De enige weg naar buiten, zo had Noah het waarschijnlijk gezien. Eleanor veegde het zweet van haar voorhoofd en zette de schep tegen een boom. Het graf was gegraven. Ze ging even zitten om op adem te komen, naast het lichaam van Noah. Ze was helemaal in het begin een beetje bang geweest voor het lichaam. Het was, tja, het was zo dood. Intussen was dat gevoel weg. Ze was eraan gewend geraakt. Ze streelde met een hand door zijn haar, als om hem gerust te stellen. Ze dacht dat ze misschien iets voor hem moest zingen. Bij wijze van afscheid, of eerbetoon, of zoiets. Het enige dat in haar opkwam was een slaapliedje. "Buiten waait de noordenwind, buiten huilden de wolven, buiten gaan de zee tekeer, met hele hoge golven", zong ze zachtjes. Het sloeg nergens op. Er waren hier geen wolven, geen zee, geen noordenwind. Er was hier helemaal niets, daarom was hij nu ook dood. Omdat hij hier niets had kunnen vinden waarvoor hij wilde leven. "Maar jij ligt hier veilig en warm, sluimerzacht in mijn arm." Misschien was het stom. Het was niet alsof hij haar kon horen. "Maar jij ligt hier veilig en warm, sluimerzacht in mijn arm..." Ze zuchtte en vroeg zich af of dit het liedje was dat haar moeder vroeger voor haar had gezongen. Het was een fijne gedachte, maar ze wist dat ze dit liedje net zo goed gewoon ergens een keertje gehoord kon hebben. Ze haalde haar hand nog een laatste keer door Noah's haar. In ieder geval zag hij er vredig uit.

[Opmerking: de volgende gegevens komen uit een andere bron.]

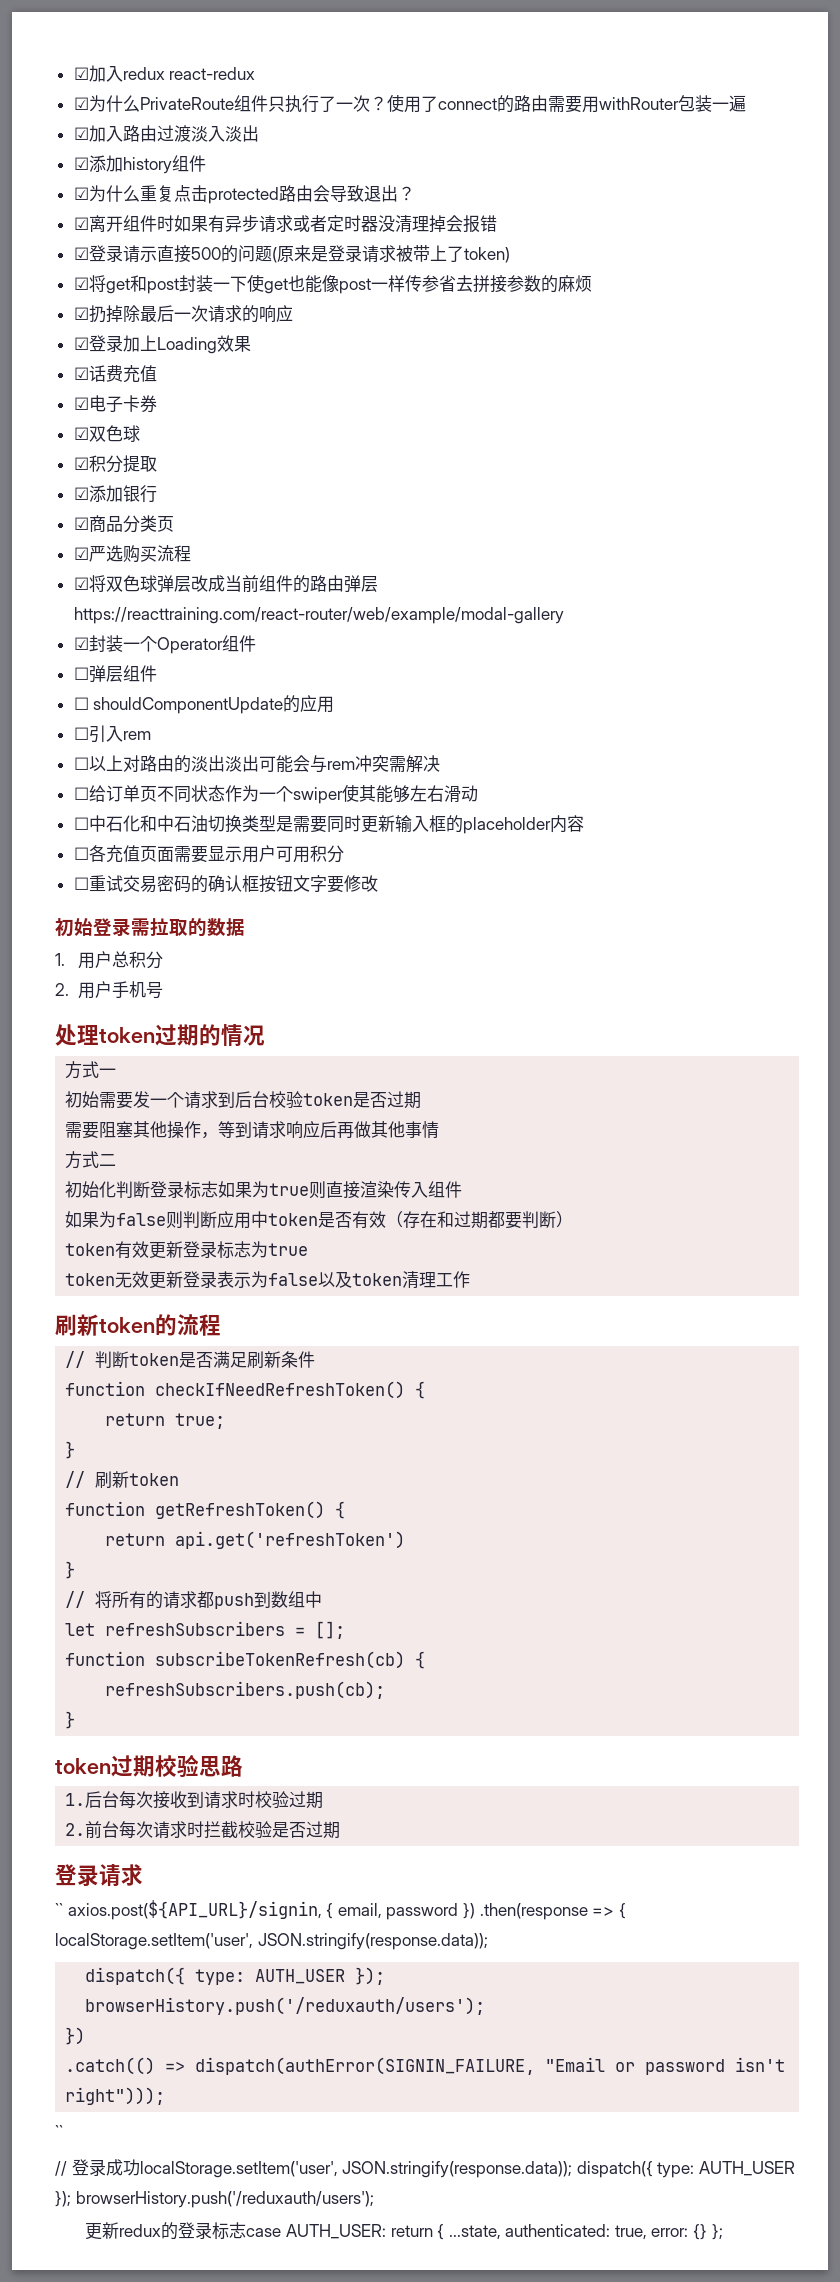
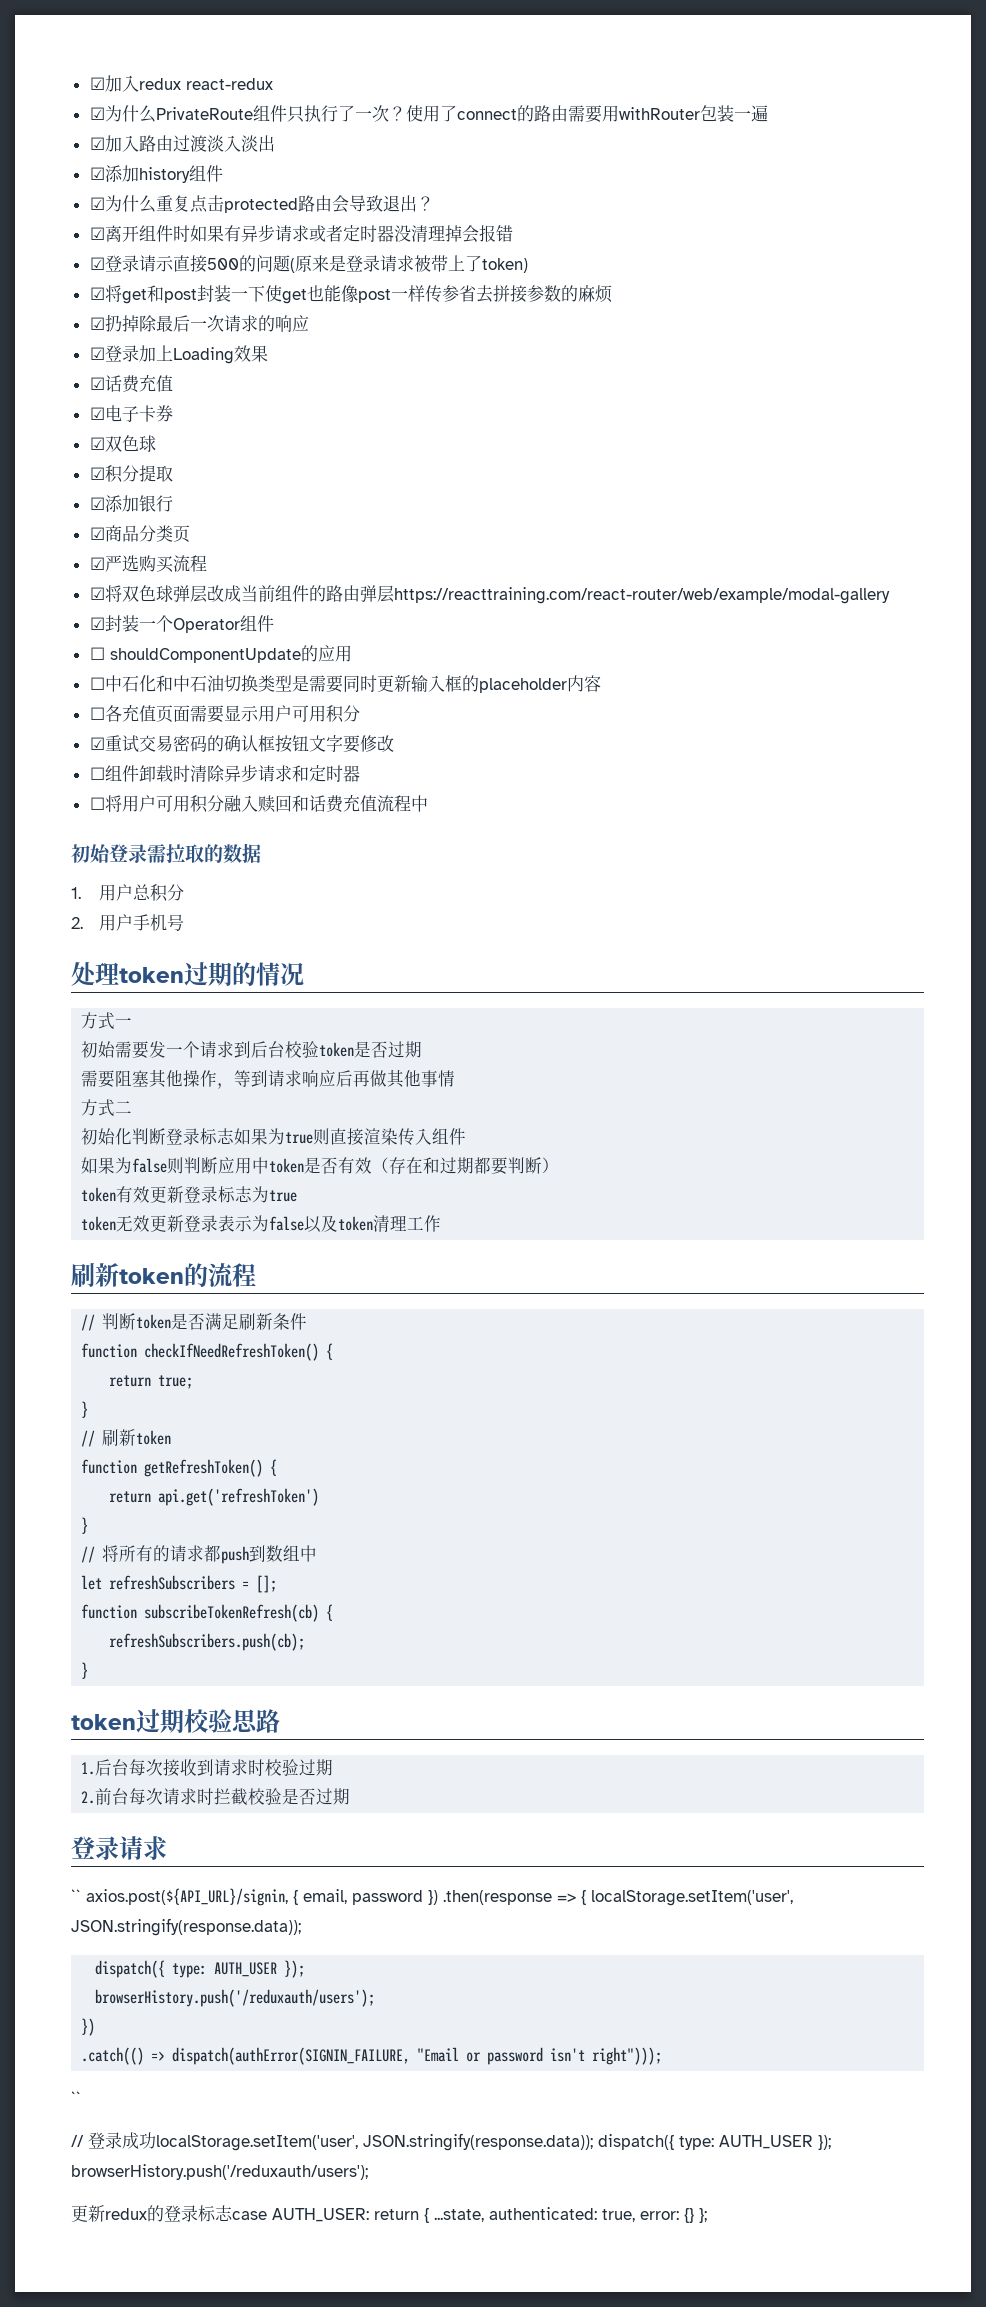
[73,665,157,683] // ☐弹层组件 -> (274, 623) none
[73,725,151,743] [73,755,440,773] [73,784,478,804] // ☐引入rem // ☐以上对路由的淡出淡出可能会与rem冲突需解决 // ☐给订单页不同状态作为一个swiper使其能够左右滑动 -> (352, 653) none
[73,877,89,890] ☐ -> [89,737,105,750] ☑
(378, 883) none -> [89,764,360,782] [89,794,428,813] // ☐组件卸载时清除异步请求和定时器 // ☐将用户可用积分融入赎回和话费充值流程中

Eleanor liep naar de Meeting Cabin en luidde de bel om de Laarders bij elkaar te roepen. Zodra ze het gevoel had dat iedereen die wilde komen er wel was, ging ze de groep voor naar de Deadheads. Ze had geen idee wat ze precies moest doen. Ze had er geen ervaring mee. Misschien had ze met de persoon moeten praten die Alylores begrafenis verzorgd had, maar daar had ze niet aan gedacht. Toch was ze niet zenuwachtig. Ze was eigenlijk heel rustig. Ze voelde bijna niets, zelfs geen verdriet of schok of wat dan ook. Misschien dat dat later nog zou komen.
Er was geen doodskist, het zou te lang duren om er een te maken en ze hadden hier geen voorraad liggen of zoiets. Ze had Noah in plaats daarvan in witte lakens gewikkeld. Nu lagen ze nog opengeslagen, zodat men hem nog één keer kon zien. "We zijn hier bijeen gekomen om Noah te begraven en te herdenken. Hij heeft zijn eigen uitweg gekozen." Haar stem was kalm en trilde niet. Ze was even stil. Hoe ging zo'n begrafenistoespraak nou? Stof tot stof, as tot as, zoiets. Ze wist het niet precies. "Wil iemand die hem kende nog iets zeggen?" vroeg ze. Of moesten ze hem eerst begraven en dan pas iets zeggen? Ach, de anderen wisten vast ook niet veel beter dan zij hoe een begrafenis in zijn werk ging. Het maakte ook niet uit of het klopte of niet, als ze er maar een mooi afscheid van konden maken.